YOUR GOAL
Transcribe all of the data verbatim, please, and leave out its pictures.

DATA
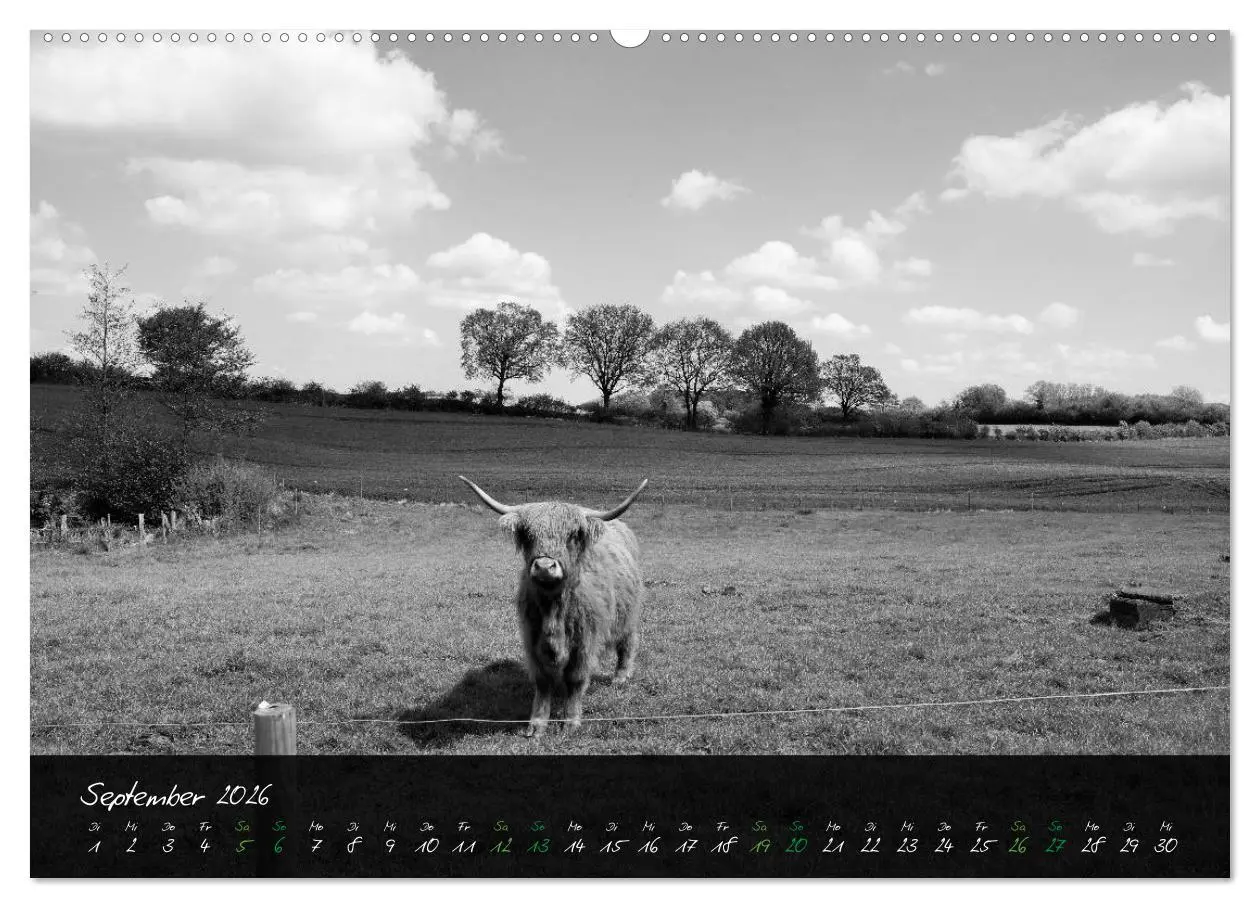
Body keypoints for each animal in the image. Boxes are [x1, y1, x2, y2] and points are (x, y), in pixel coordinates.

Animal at [458, 476, 648, 737]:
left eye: (573, 534)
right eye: (527, 534)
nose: (545, 567)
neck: (553, 611)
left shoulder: (585, 641)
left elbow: (576, 679)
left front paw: (571, 721)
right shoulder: (532, 638)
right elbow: (543, 681)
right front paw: (537, 725)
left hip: (628, 614)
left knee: (627, 642)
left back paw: (621, 677)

WRITTEN ANSWER
Body keypoints for each animal in the image. Boxes are [x1, y1, x2, y2] and points are (x, y), in pixel coordinates.

Animal at [458, 476, 648, 737]:
left eye: (573, 534)
right eye: (527, 534)
nose: (545, 567)
neck: (553, 611)
left shoulder: (585, 641)
left elbow: (576, 679)
left front paw: (571, 721)
right shoulder: (532, 638)
right elbow: (543, 681)
right front paw: (537, 725)
left hip: (628, 614)
left knee: (627, 642)
left back paw: (621, 677)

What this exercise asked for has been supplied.